If you bet by yourself and just bet one side, then you still lose the same amount of money in the long run, but in the short term your money is at risk, and comp players don’t like risk. Betting $25 per roll, you can easily lose $1000 in four hours if you have some bad luck.
You can do the same thing at Roulette by betting red and black at the same time, although the house has a 5.26% edge, so it costs more. And most casinos won’t let you do that, either.
Dhanson, you’ve pretty much hit the nail on the head as to why Atlantic City casinos won’t let you play both sides of the pass line. Most downtown Vegas casinos will let you do it, though. I don’t know what the policy is for most houses on the Strip, but I know the Strip casinos have a lot stricter policies on a lot of things than downtown joints do.

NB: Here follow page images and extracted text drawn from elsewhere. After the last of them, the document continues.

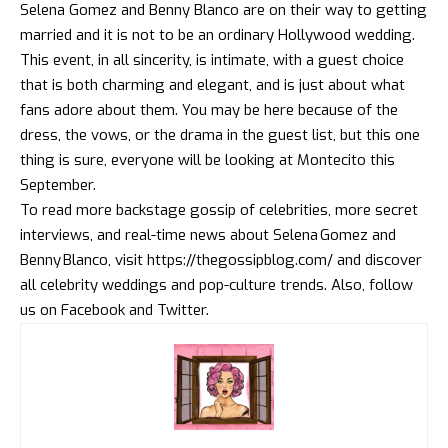
Selena Gomez and Benny Blanco
are on their way to getting
married and it is not to be an ordinary Hollywood wedding.
This event, in all sincerity, is intimate, with a guest choice
that is both charming and elegant, and is just about what
fans adore about them. You may be here because of the
dress, the vows, or the drama in the guest list, but this one
thing is sure, everyone will be looking at Montecito this
September.
To read more backstage gossip of celebrities, more secret
interviews, and real-time news about
Selena Gomez and
Benny Blanco
, visit
https://thegossipblog.com/
and discover
all celebrity weddings and pop-culture trends. Also, follow
us on
Facebook
and
Twitter
.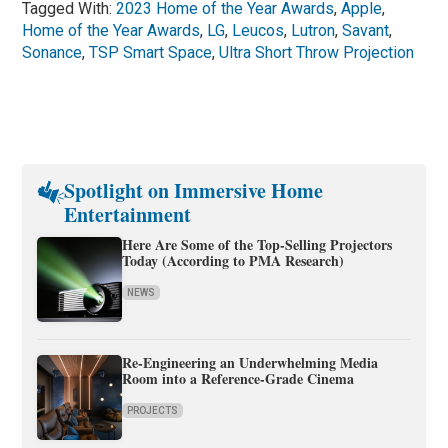
Tagged With:
2023 Home of the Year Awards
,
Apple
,
Home of the Year Awards
,
LG
,
Leucos
,
Lutron
,
Savant
,
Sonance
,
TSP Smart Space
,
Ultra Short Throw Projection
Spotlight on Immersive Home
Entertainment
Here Are Some of the Top-Selling Projectors
Today (According to PMA Research)
NEWS
Re-Engineering an Underwhelming Media
Room into a Reference-Grade Cinema
PROJECTS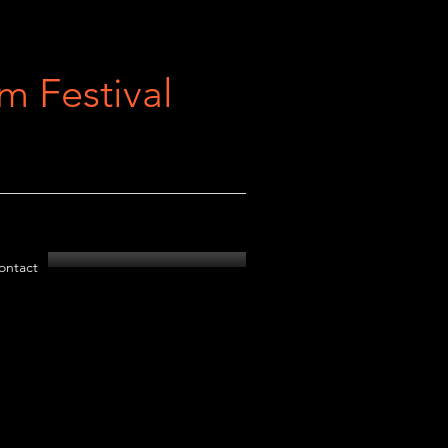
 Festival
ontact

the way i’ve played it is that i’ll play both sides. if the point is 5,6,8,9 i’ll do nothing and just wait for the next come out. if it’s a 4 or 10, i’ll lay maximum odds on the don’t side and hedge with the hard 4 or hard 10. the only way i lose is with an easy 4 or easy 10 or with 12 on the come out. and no, i haven’t played this way to get comped. your thoughts?

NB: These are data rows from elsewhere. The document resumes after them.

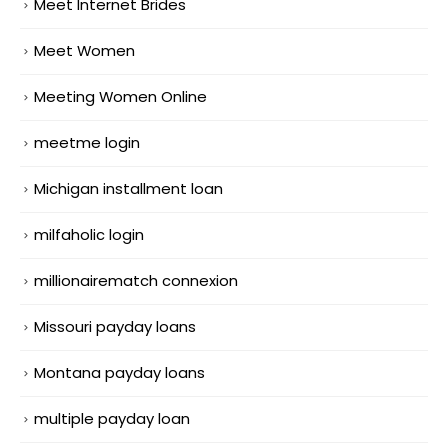
Meet Internet Brides
Meet Women
Meeting Women Online
meetme login
Michigan installment loan
milfaholic login
millionairematch connexion
Missouri payday loans
Montana payday loans
multiple payday loan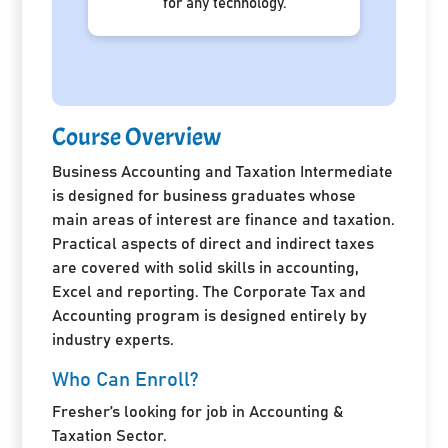
for any technology.
Course Overview
Business Accounting and Taxation Intermediate
is designed for business graduates whose
main areas of interest are finance and taxation.
Practical aspects of direct and indirect taxes
are covered with solid skills in accounting,
Excel and reporting. The Corporate Tax and
Accounting program is designed entirely by
industry experts.
Who Can Enroll?
Fresher’s looking for job in Accounting &
Taxation Sector.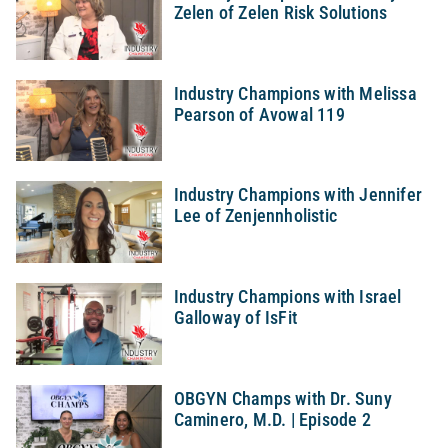
Zelen of Zelen Risk Solutions
Industry Champions with Melissa
Pearson of Avowal 119
Industry Champions with Jennifer
Lee of Zenjennholistic
Industry Champions with Israel
Galloway of IsFit
OBGYN Champs with Dr. Suny
Caminero, M.D. | Episode 2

Wait, I’m confused. Seems like half the people are talking dice, the other half are talking cards. I know of the dice game craps, but is there a card game of the same name? And where can I find some rules? (I’m a sucker for a good card game. Anyone for Mus?)
Smarks, what are the chances of hard 4/10? What does the casino pay you for a hard 4/10?
Quick calculation shows you that your strategy loses money, just as ANY betting strategy loses money (OTHER than counting cards at BJ). Yours loses more than if you simply played both sides of the line, because the vigorish is quite high on the proposition hard-way bets.
Let there be no mistake about casino games. You can’t win. You can’t break even. If you play long enough, you can’t even stay in the game.
Getting back to the OP, here is a link to what allege to be the rules for Hazard, the game on which craps is (loosely) based. Ignoring the proposition bets, craps is easier to follow.
I would have gotten away with it too, if it weren’t for you meddling kids!
Olentzero-
No card game called craps. I asked if anyone out there knew who invented this godawful convoluted game, and everyone wants to talk about blackjack. I’m going to check out the website that has the rules for Hazard, though. Could provide some valuable insight.